The Little Mother was my great grandmother (mother's father's mother), my mom's grandma, my grandma's mother in law, my grandpa's mom, and Barbara's great aunt.
Aunt Helen was my grandma (mother's mother) and Barbara's aunt. Uncle Jim was my grandfather and Barbara's uncle.
What the Little Mother Ate:
She was short and thin, very tiny, but strong). In the morning she used to eat oatmeal, but later she stopped because she said the oatmeal stuck to the pot and made it hard to clean. So then she changed to kasha, which she cooked with butter.
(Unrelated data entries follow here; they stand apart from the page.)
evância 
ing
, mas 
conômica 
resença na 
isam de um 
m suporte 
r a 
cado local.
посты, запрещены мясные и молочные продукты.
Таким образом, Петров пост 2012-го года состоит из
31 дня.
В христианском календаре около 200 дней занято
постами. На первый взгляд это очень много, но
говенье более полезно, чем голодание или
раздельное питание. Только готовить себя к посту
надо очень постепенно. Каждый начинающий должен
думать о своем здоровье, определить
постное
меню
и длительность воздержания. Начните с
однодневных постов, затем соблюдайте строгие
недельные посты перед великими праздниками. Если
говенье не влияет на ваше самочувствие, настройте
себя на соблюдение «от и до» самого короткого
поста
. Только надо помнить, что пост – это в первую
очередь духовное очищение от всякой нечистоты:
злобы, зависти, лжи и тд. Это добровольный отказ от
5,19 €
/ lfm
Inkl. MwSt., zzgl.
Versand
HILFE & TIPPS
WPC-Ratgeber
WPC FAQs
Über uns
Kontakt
She made something she called cuytr (sp.?) of one cup coffee, a mixture of one cup water and one cup of milk, into which she stirred two spoons full of coffee. She drank one cup at breakfast and one cup later in the morning. She ate no meat or fish.
For lunch she would have more coffee with perhaps a slice of toast with a piece of cheese. For dinner she might have an egg or a mashed potato and some tea.
She read the Forward every day and especially a column by some doctor who answered questions and gave answers about health. If the doctor would say, You shouldn’t eat this or that because it’s bad for the kidneys, or People with heart trouble should avoid thus and so, she would stop eating it. She followed his directions for every illness.
How she came to live with Helen and Jim:
The Little Mother had gone to Altoona for a visit with Aunt Mary, and she developed a cyst or growth on her urinary passage. Because of that, it was painful to urinate. So Aunt Mary took her to a doctor. The doctor said it was a result of old age and that nothing could be done about it. But the Little Mother was no fool or ignorant woman. She called the doctor a “carnaval.” In Russian that refers to someone who castrates bulls to make them oxen. Aunt Mary was so embarrassed, but at least the doctor didn’t know Russian. So she came to us in New York and I took her to my gynecologist who said it could be burned off with some acid. He did it in his office, but it wasn’t completely successful, so she went into the hospital for a little operation. Oh, she was so happy there, so much attention. Instead of staying for one week,, she stayed in for two. And when she was discharged we couldn’t just send her back to her little apartment, so she came to us. At that time, we lived across the street. We had two bedrooms, but only one bathroom. If I wanted to clean it, she would be so worried that she would need the bathroom, she’d bang on the door. So I went to the agent for the building and said, “Please, my mother-in-law is with me. I need an apartment with two bathrooms.” He didn’t have one in that building, so he said he’ll give us one across the street. We carried all the small things across the street ourselves. Aunt Mary came to help us move. And then we got a truck and movers for the furniture. It only took them two hours to move us across the street, but they had a minimum charge of four hours, so after they finished the job, they just sat out on the curb. We had to pay them for the two hours of just sitting on the curb.
What the Little Mother Wore:
The Little Mother was very vain. She had very fancy clothes. Aunt Mary used to send all of her fancy dresses when she had tired of them. Aunt Mary was the same height, only much bigger, so the Little Mother would take all the clothes in on the sides.
Once before she came to live with us, she became very sick. At that time the city had an epidemic of bronchial pneumonia. She got a hold of her son Ben, who lived near her in the Bronx, and he sent her in a cab to us. I called the doctor to come amd when he arrived, she said she wasn’t ready. She always wore heavy underwear, but she didn’t want the doctor to see such underwear, so she asked him to wait. Finally, she came in with a fancy robe and her lace underwear. The doctor said, “Well, that’s very nice, but you’ll have to take it off. How can I examine you with so many clothes on? You’ve been to a doctor before, you know not to wear all that.”
She just loved to dress up, and she especially loved big hats. Aunt Mary would send her fancy hats. In the ebening I remember she’d put on a white suit, with a lace blouse, and white shoes and a big hat and gloves and walk down to the corner. It was the only place she had to go, so she’d dress up like that just to get the Forward!